Forum Rowerowy Lublin

Pełna wersja: 24.09.2011, godz.11.00, Związkowa/Spół.Pracy, Jesienny liść
Aktualnie przeglądasz uproszczoną wersję forum. Kliknij tutaj, by zobaczyć wersję z pełnym formatowaniem.
Stron: 1 2 3 4 5 6
A ja „uwielbiam” Jurkowe ustawki takie jakie są , powiem wam że denerwują mnie takie biadolenia jak się nie podoba po co przyjeżdżacie , ktoś woli szybciej inny wolniej każdemu nie da się dogodzić, dla mnie szybko to jest powyżej 35km/h na płaskiej szosie , a dla osoby która ma 50kg nadwagi i na rowerze siedziała lat temu 3 to prędkość 15km/h będzie kosmiczna, przede wszystkim realnie oceniajmy swoje możliwości co do odległości i średnich prędkości , jest to forum rowerowe na którym spora część osób bardzo dużo przejeżdża km rocznie i dla nich tempo Jurkowych ustawek wcale nie jest szybkie, a poza tym zawsze czaka się na wolniejszych uczestników.

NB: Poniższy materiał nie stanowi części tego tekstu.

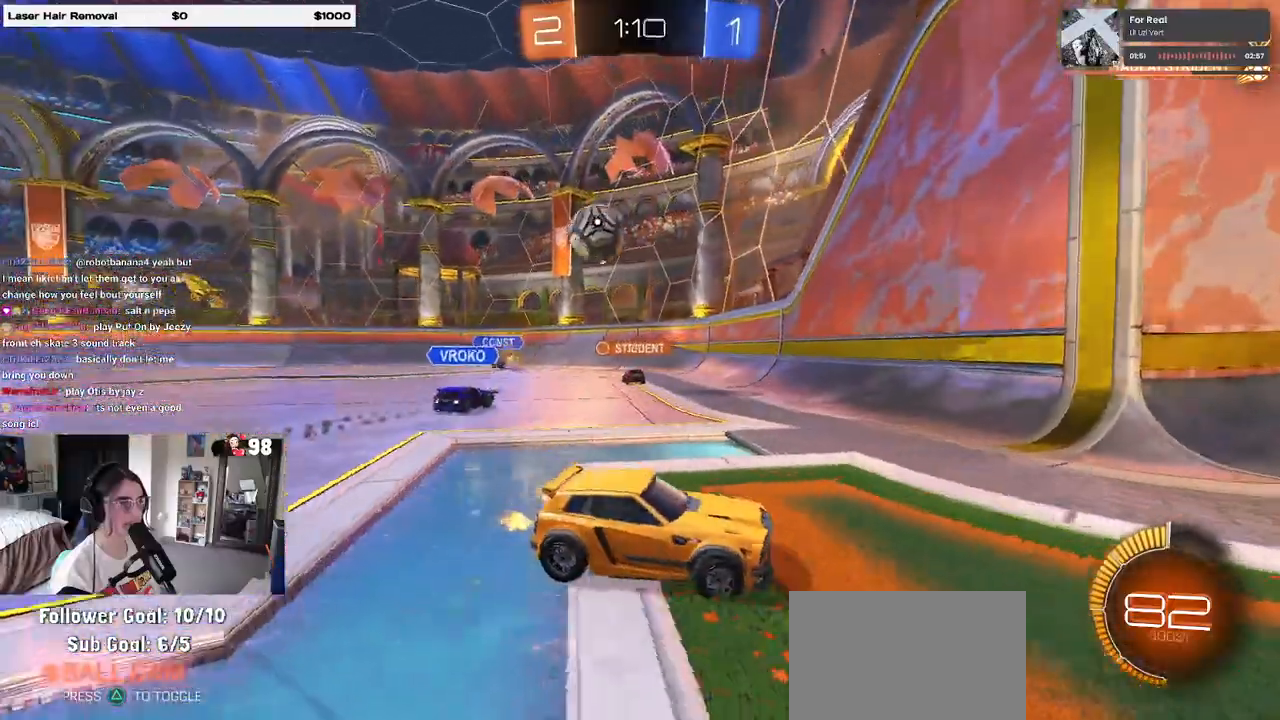
{"buttons": ["R2"], "left_stick": "up-left", "right_stick": "center", "events": [[167, "SQUARE", "up"]]}
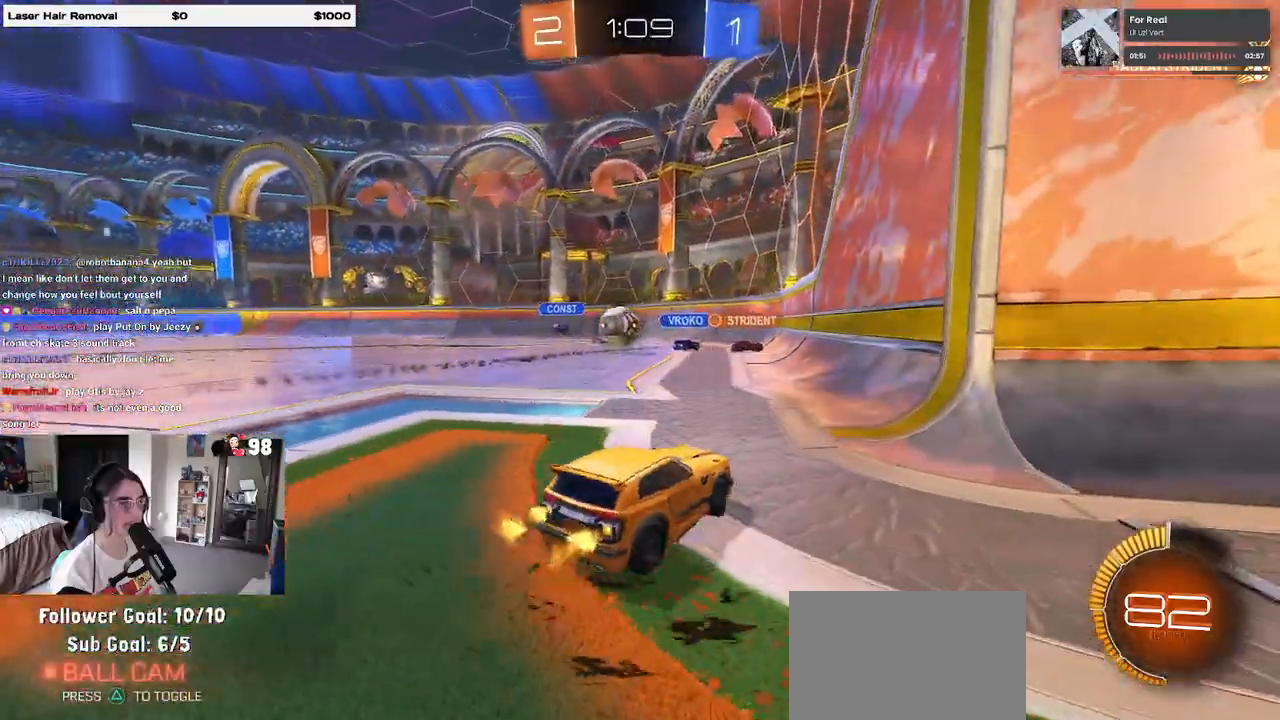
{"buttons": ["R1", "R2"], "left_stick": "center", "right_stick": "center", "events": [[200, "left_stick", "center"], [217, "R1", "down"]]}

KONIEC BIADOLENIA !!! , dla mnie to już jest czwarty sezon od kiedy z Jurkiem jeżdżę na ustawki , i tempo wycieczek mi jak najbardziej odpowiada i pewnie jeszcze bardzo wielu osobom które między innymi dlatego chcą jeździć z Jurkiem dla tego tempa i dla tych niezapomnianych tras , i niech nikt nie nazywa go sportowym bo do sportowego mu daleko !!!!!!, a dla tych co tak biadolą niech sobie robią swoje „emeryckie” ustawki , ja nie zamierzam się wlec 13km/h przez 70km bo dla mnie to byłaby katorga i ja na takich ustawkach na pewno się nie pojawię , a Jurek jak będzie jeździł tak jak jeździ to jak mi będzie czas pozwalał to z wielką przyjemnością będę wpadał na jego wycieczki , bo mi to sprawia frajdę i BAAARDZO ODPOWIADA TEMPO, I JA NIE CHCĘ ŻEBY BYŁO INNE , takie jest moje subiektywne uczucie.
Piotrek
michalbrodowski napisał(a):Mariusz... Zastanów się jaka jest różnica między przejechaniem 500m w szybszym tempie a szybką jazdą przez całą 70cio kilometrową ustawkę.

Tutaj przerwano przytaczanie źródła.